Originally published July 14, 2008
Sept. 23, 2004: Two or three miles beneath Skamania County, for reasons nobody yet understands, a swollen reservoir of molten rock at least six times the size of Lake Merwin began to tremble with 200 little shudders.
Volcanologists tensed. For two weeks, FOX and CNN would cut away from the presidential election to the steaming crater of Mount St. Helens.
Then the cooling lava hit the autumn air — easy as toothpaste from a tube. The earth held still. The Toutle Valley sighed with relief. The satellite trucks drifted off. And the lava just kept flowing.
Now that the volcano’s 40-month encore is over — a conclusion declared in July 2008, after five months of silence at the crater — what did we learn?
More than anything, scientists say, Mount St. Helens showed the world how gentle a killer can become.
The calmest eruption
It came in like a lamb. It went out like a lamb. It hardly even burped.
“There was very little volume of gas,” said Dan Dzurisin, a geologist for the Cascades Volcano Observatory in Vancouver who’s devoted his career to St. Helens. “Yet it continued to go on, which was a surprise, because gas is the driving force.”
In many eruptions, gas that dissolved in magma during the melting process rushes out of the liquid like carbonation from an open soda can, shooting ash or rocks into the air.
That’s what happened at St. Helens in the six years after its catastrophic eruption on May 18, 1980: episodic bursts of pressure, escaping from a lava dome that grew larger than 100 Rose Garden Arenas.
This time around, the mountain grew a new, very similar cone: a series of cooled-lava spines and swells that scientists dubbed “whalebacks” because that’s what they looked like. But it was a startlingly calm process.
“These earthquakes, which came and went throughout the 18-year period (from 1986 to 2004) — they quit,” said Steve Malone, a seismologist for the University of Washington in Seattle. “They absolutely stopped dead when this eruption started.”
It wasn’t as if volcano geeks weren’t looking. This was the eruption they had been waiting for.
They hired a helicopter to scoop still-warm rocks from the peak with a contraption they called “Jaws.” Atop the whaleback, they dropped a GPS device named “AHAB” to track the mountain’s every move.
Mysteries continue
They found new surprises. For one, even though the lava burst out right beneath a glacier, its quiet emergence meant that mud flows never poured down the Toutle River, as some had feared.
“I think we were all surprised that you could punch a new lava dome through the glacier, which in places was 400 feet thick, and not cause steam explosions,” Dzurisin said. “Ninety percent of the ice that was there in October 2004 is still there; it just got shoved out of the way.”
Another surprise: Despite the mysterious lack of magmatic fizz, the rock seemed to be almost exactly the same as the stuff that emerged 25 years before — crumbled from similar caverns, pushed through similar channels.
Was it sent up because new magma entered the vast reservoir? Because the reservoir contracted somehow?

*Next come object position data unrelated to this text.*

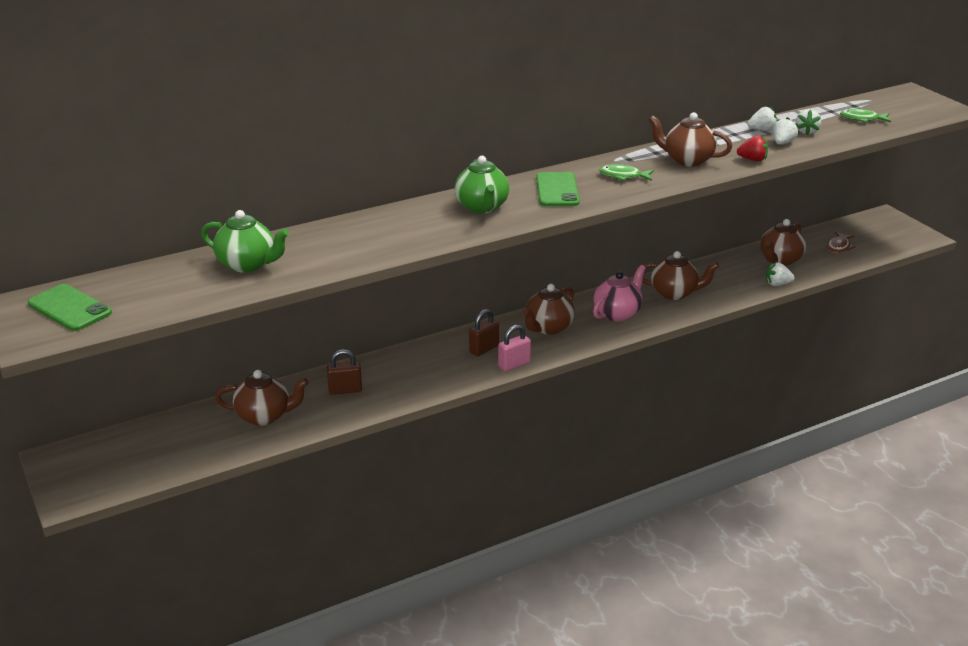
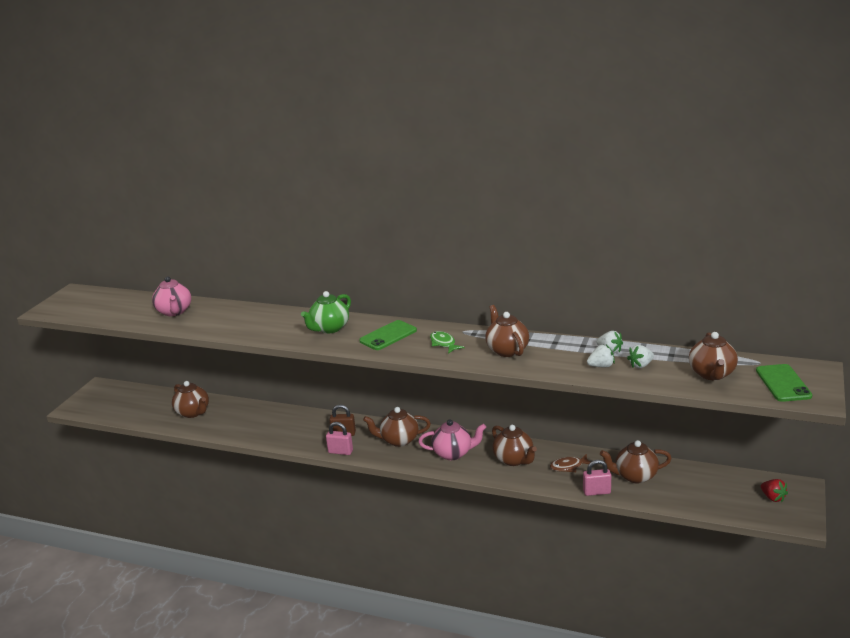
camera: 50 degrees right, 5 degrees down
(69, 308) = (82, 302): green phone -> green phone (783, 383)
(247, 264) = (174, 312): green teapot -> pink teapot
(345, 390) = (245, 419): brown padlock -> none
(752, 159) = (550, 369): red strawberry -> red strawberry (773, 498)
(777, 284) = (596, 492): white strawberry -> pink padlock
(839, 247) = (703, 491): brown fish -> brown fish (568, 466)
(862, 119) = (712, 374): green fish -> brown teapot

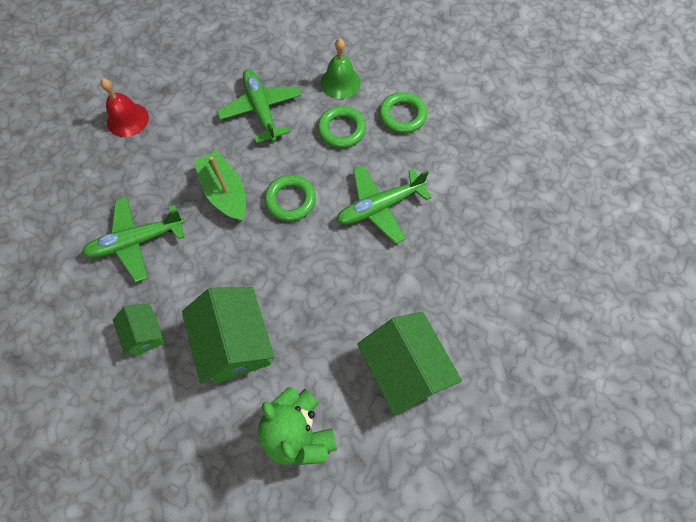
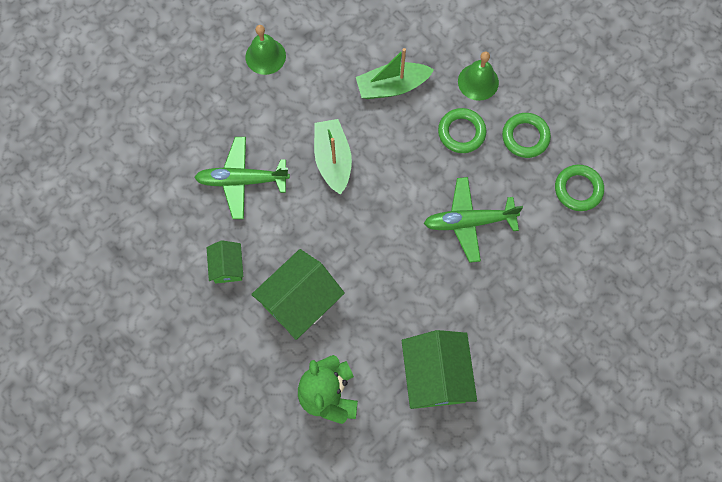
camera: 20 degrees right, 5 degrees up
(127, 119) = (265, 56): red bell -> green bell
(235, 343) = (300, 302): green house -> green house turned 45 degrees clockwise
(261, 110) = (392, 86): green plane -> green boat
(290, 200) = (389, 187): green ring -> green ring (578, 189)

Nobody’s sure, Dzurisin said. Part of the problem: The reservoir is so far down and so diffuse that scientists can’t figure out how big it is.
There are two ways to assess a magma reservoir:
• Capture seismic waves traveling through the crust from far-off earthquakes. A big-enough lake of liquid will dampen the waves, leaving its dark outline in seismic records.
• Look for the epicenters of many tiny earthquakes. If you find an area where earthquakes never start, that’s the reservoir. Maybe.
The first method rarely works with St. Helens, Dzurisin said, meaning the reservoir is probably more like a cave — full of solid nooks and crannies — than like a lake.
Using method two, estimates put the St. Helens reservoir anywhere from 0.72 of a cubic mile to 4.8 cubic miles, almost the volume of Mount St. Helens itself.
A new assignment
Now that the mountain is silent, scientists will again have a while — whether it’s months or millennia, no one can say for sure — to crunch new data and look for patterns.
When everything was changing, Malone said, people like him didn’t tend to have time for big new theories.
“It’s really difficult from our perspective of having our nose right down in it,” Malone said. “It’s the sort of thing you want to talk about over a beer.”
Dzurisin does have the beginnings of a theory, or at least the beginnings of a new assignment.
“The volcano must have been primed for this eruption,” he said. “It didn’t take a lot to get to get going, and once it got going, it just kept going. … It looks in hindsight like the volcano was ready to go for a long time.”
Other volcanoes, he said, surely go through similar things.
“We need to come up with ways to identify when a volcano might be primed,” he said.